Friday, May 05, 2006

NASCAR fights fading away?

USA Today has a good story about NASCAR's evolution, about how the sport has gone from moonshiners who frequently brawled after a race, to a highly polished, image-conscious sport. Today, fighting after a race can cost a driver his sponshorship, and therefore his job.

The paper mentioned a race I have on tape, the 1979 Daytona 500. It was the first time a NASCAR race was televised live, flag to flag. At the end Cale Yarborough fought with the Allison brothers. It's a classic, and helped promote the port.

We need more brawling in NASCAR.

From USA Today, emphasis added:

    While promoting races in the minor leagues, Texas Motor Speedway president Eddie Gossage told a group of drivers not to fight but to "get out to the start-finish line if you do." Cup team owner Ray Evernham says that applied when he raced in the '80s at Wall Stadium, a New Jersey track known for wrecks followed by roughhousing.
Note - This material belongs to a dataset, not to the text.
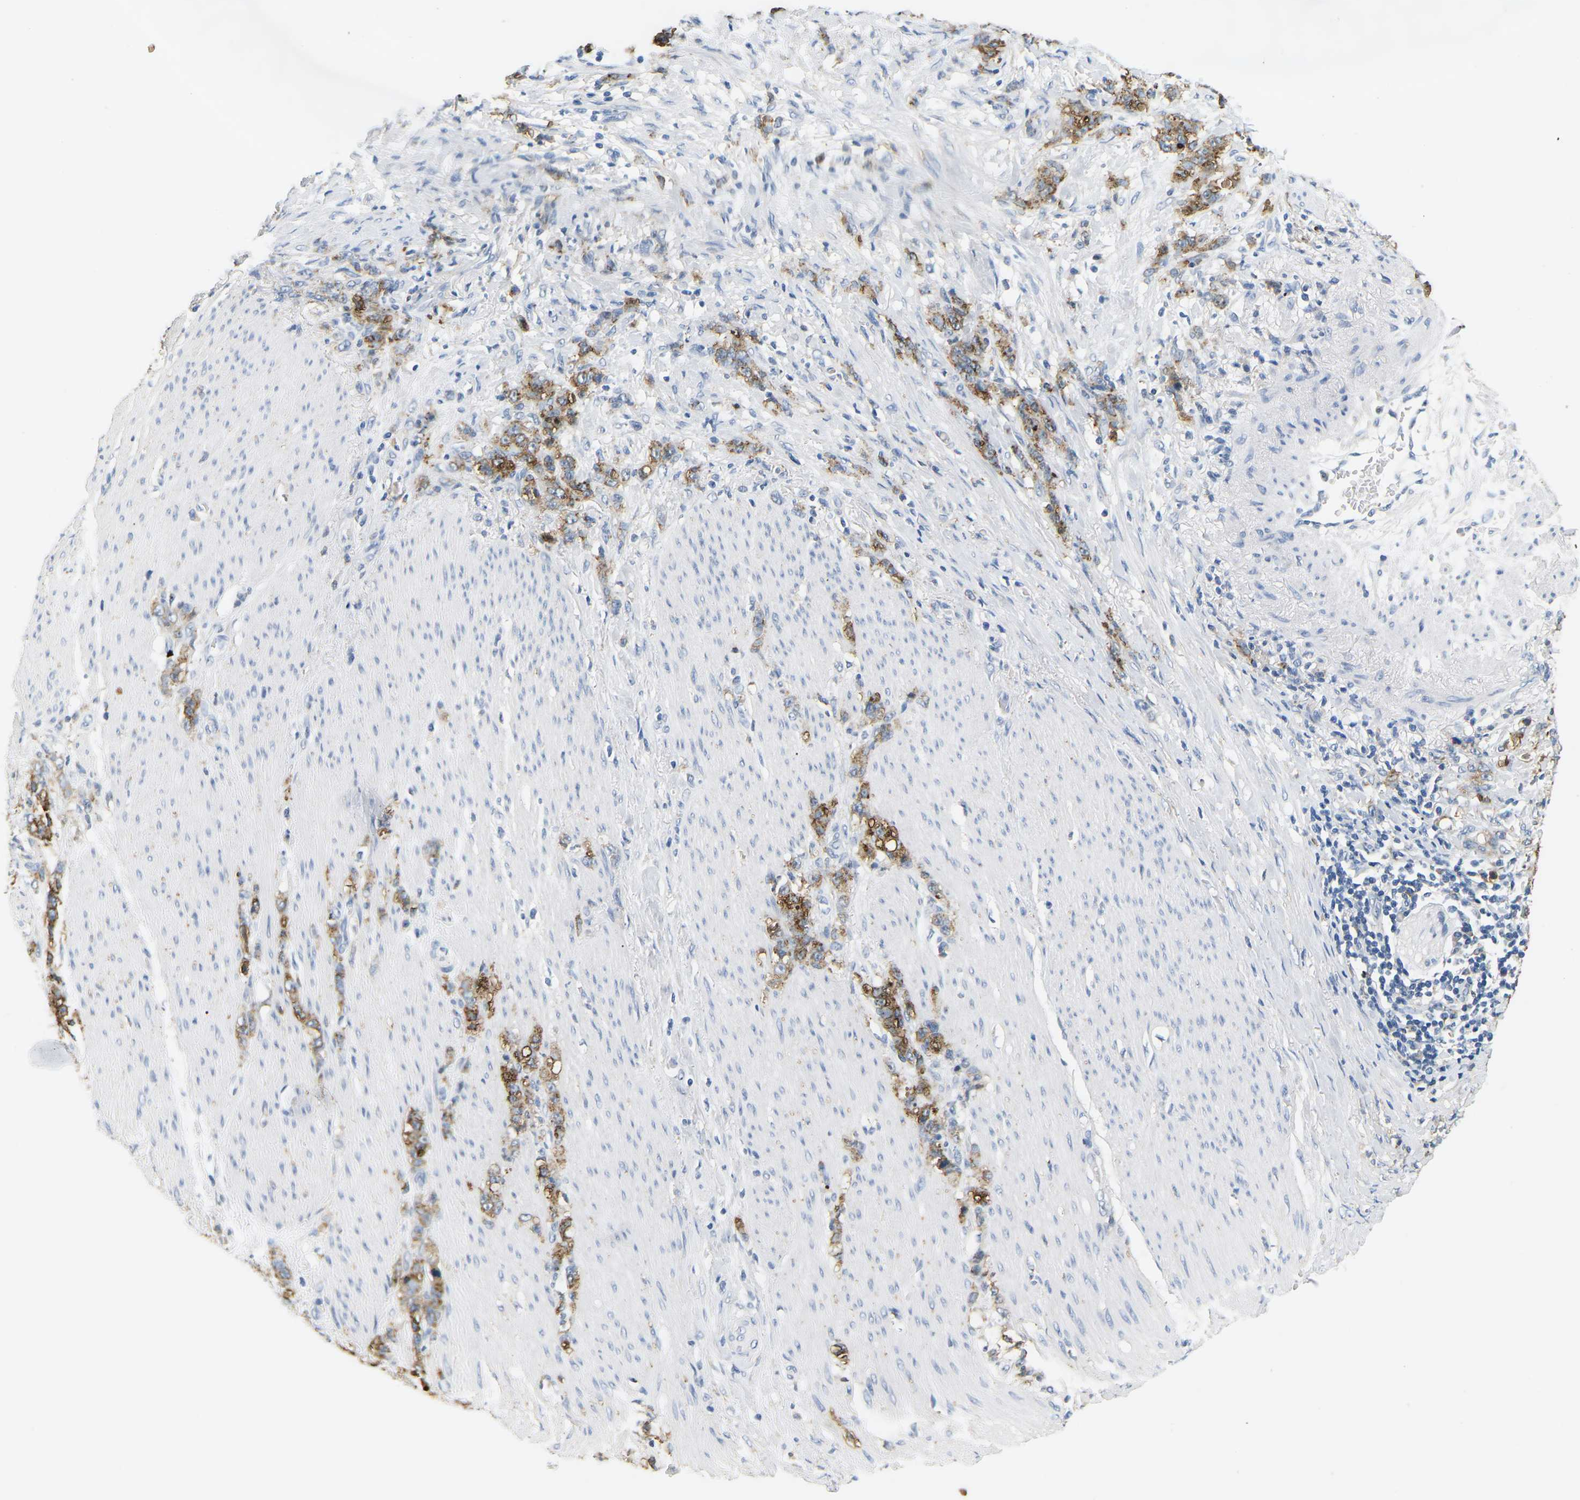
{"staining": {"intensity": "moderate", "quantity": ">75%", "location": "cytoplasmic/membranous"}, "tissue": "stomach cancer", "cell_type": "Tumor cells", "image_type": "cancer", "snomed": [{"axis": "morphology", "description": "Adenocarcinoma, NOS"}, {"axis": "topography", "description": "Stomach, lower"}], "caption": "The image displays a brown stain indicating the presence of a protein in the cytoplasmic/membranous of tumor cells in adenocarcinoma (stomach).", "gene": "ADM", "patient": {"sex": "male", "age": 88}}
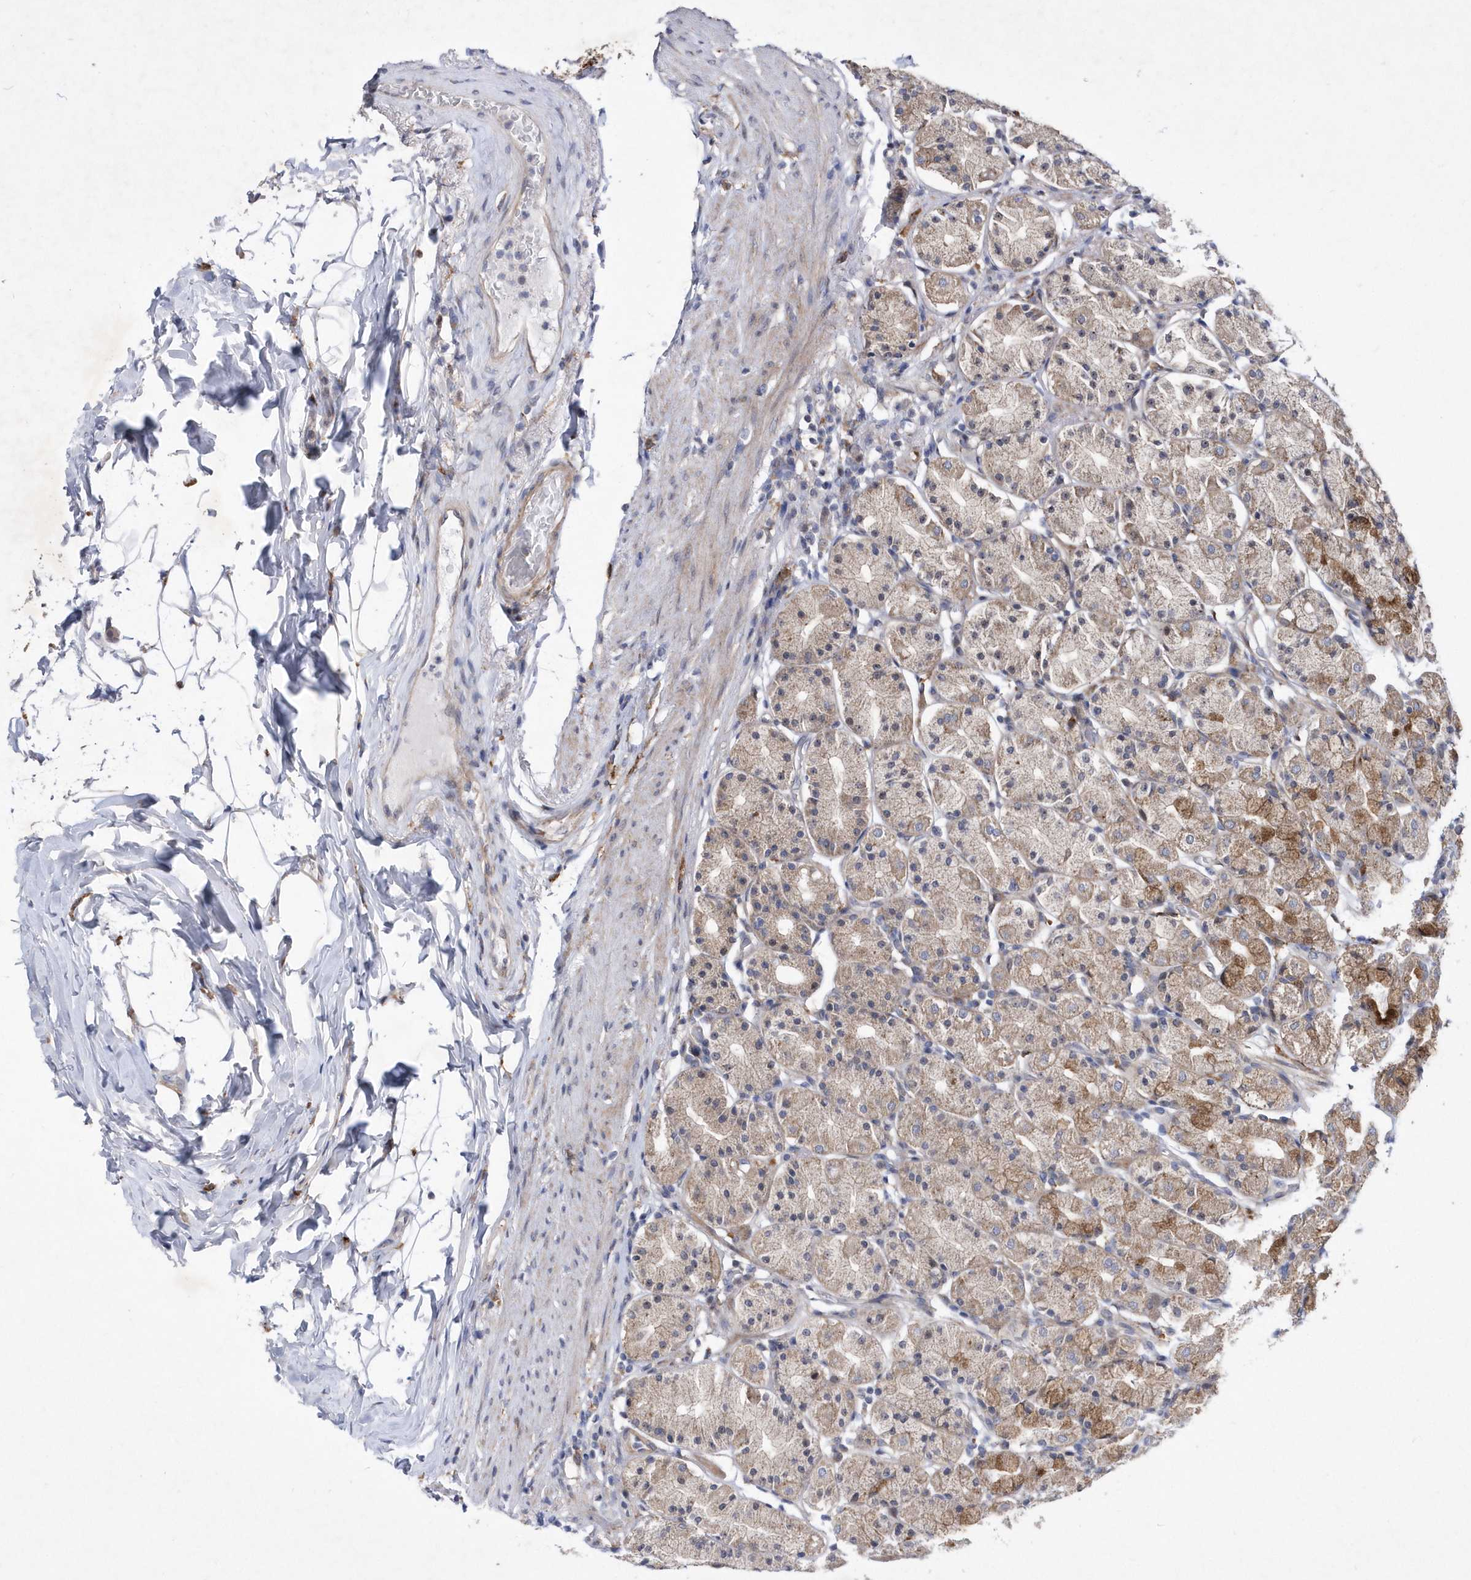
{"staining": {"intensity": "strong", "quantity": "25%-75%", "location": "cytoplasmic/membranous"}, "tissue": "stomach", "cell_type": "Glandular cells", "image_type": "normal", "snomed": [{"axis": "morphology", "description": "Normal tissue, NOS"}, {"axis": "topography", "description": "Stomach, upper"}], "caption": "IHC of benign human stomach shows high levels of strong cytoplasmic/membranous expression in approximately 25%-75% of glandular cells.", "gene": "LONRF2", "patient": {"sex": "male", "age": 68}}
    "If you fought on the track, it was a one-week suspension, and if you fought in the pits, it was two weeks," Evernham says. "One day I asked why, and a race official says, 'Because at least if you fight on the racetrack, the fans can see it.'"


Charlie Adams said...

NASCAR didn't "evolve", you gonad. It was Intelligently Designed.

phucku said...

NASCAR wannabe

Richard Petty said...

Thar ain't nuthin intelligent about NASCAR.